# How to Set Up OpenSearch Connection Details for OpenRAG: Environment Variables and Client Configuration

> Configure OpenSearch connection details for OpenRAG using environment variables. Learn how OpenRAG initializes an AsyncOpenSearch client with HTTPS and basic auth for seamless integration.

- Repository: [Langflow/openrag](https://github.com/langflow-ai/openrag)
- Tags: how-to-guide
- Published: 2026-03-13

---

**OpenRAG configures OpenSearch connections exclusively through environment variables defined in [`src/config/settings.py`](https://github.com/langflow-ai/openrag/blob/main/src/config/settings.py), which initialize an `AsyncOpenSearch` client with HTTPS and basic authentication during the `AppClients` singleton startup sequence.**

OpenRAG, the open-source RAG framework maintained at `langflow-ai/openrag`, uses OpenSearch as its primary vector store backend. Setting up OpenSearch connection details requires configuring specific environment variables that the application reads at startup to establish secure, asynchronous connections. This guide walks through the exact configuration files, required variables, and initialization flow based on the current source code implementation.

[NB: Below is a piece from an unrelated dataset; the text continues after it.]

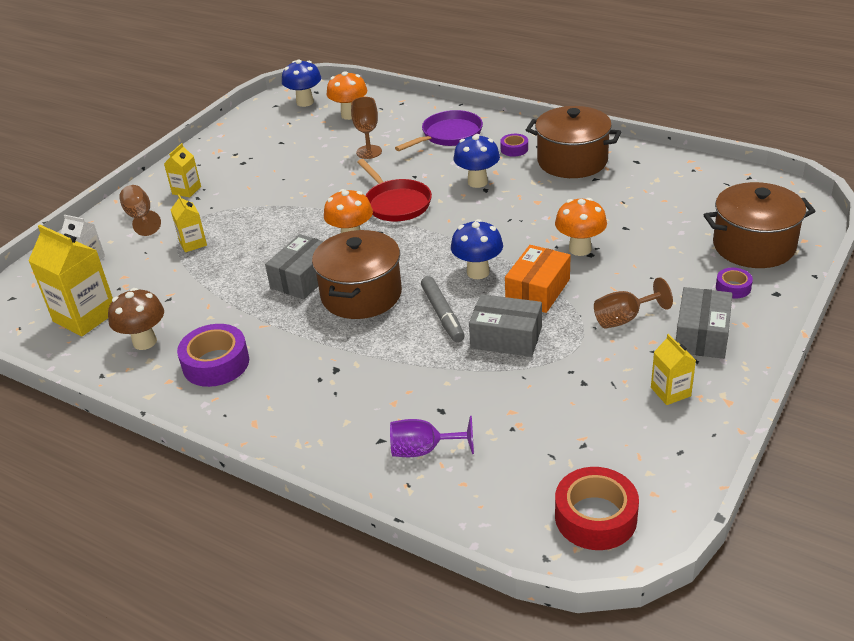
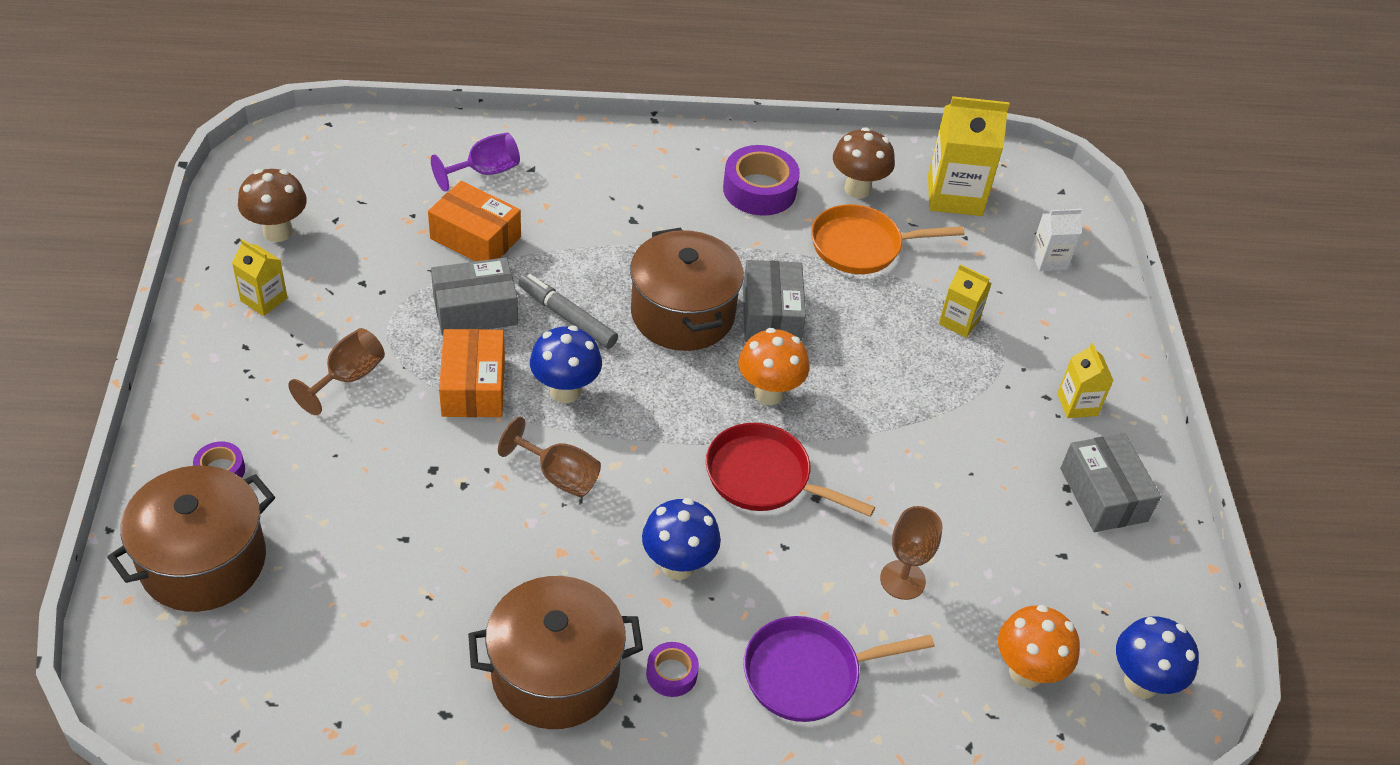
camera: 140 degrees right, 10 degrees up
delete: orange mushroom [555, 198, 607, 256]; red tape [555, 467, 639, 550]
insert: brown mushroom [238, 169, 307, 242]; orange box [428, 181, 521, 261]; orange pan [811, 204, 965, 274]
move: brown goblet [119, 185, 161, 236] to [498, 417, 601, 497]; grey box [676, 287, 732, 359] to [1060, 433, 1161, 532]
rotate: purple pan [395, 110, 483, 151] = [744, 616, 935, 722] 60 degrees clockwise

## Required Environment Variables

OpenRAG centralizes all OpenSearch configuration in [`src/config/settings.py`](https://github.com/langflow-ai/openrag/blob/main/src/config/settings.py). The application expects six key environment variables, with four controlling basic connectivity:

- **`OPENSEARCH_HOST`**: Hostname of the OpenSearch node. Defaults to `localhost` if not set (line 22).
- **`OPENSEARCH_PORT`**: TCP port as an integer. Defaults to `9200` (line 23, parsed via `get_env_int`).
- **`OPENSEARCH_USERNAME`**: Basic authentication username. Defaults to `admin` (line 24).
- **`OPENSEARCH_PASSWORD`**: Basic authentication password. **Must be explicitly set** with no default for security reasons (line 25).
- **`OPENSEARCH_INDEX_NAME`**: Name of the vector index OpenRAG creates and queries. Referenced in [`src/config/config_manager.py`](https://github.com/langflow-ai/openrag/blob/main/src/config/config_manager.py) (lines 253-254) and defined in [`settings.py`](https://github.com/langflow-ai/openrag/blob/main/settings.py) (lines 90-92).
- **`OPENSEARCH_DATA_PATH`**: Filesystem path for local OpenSearch data storage when using the bundled Docker development setup (line 196).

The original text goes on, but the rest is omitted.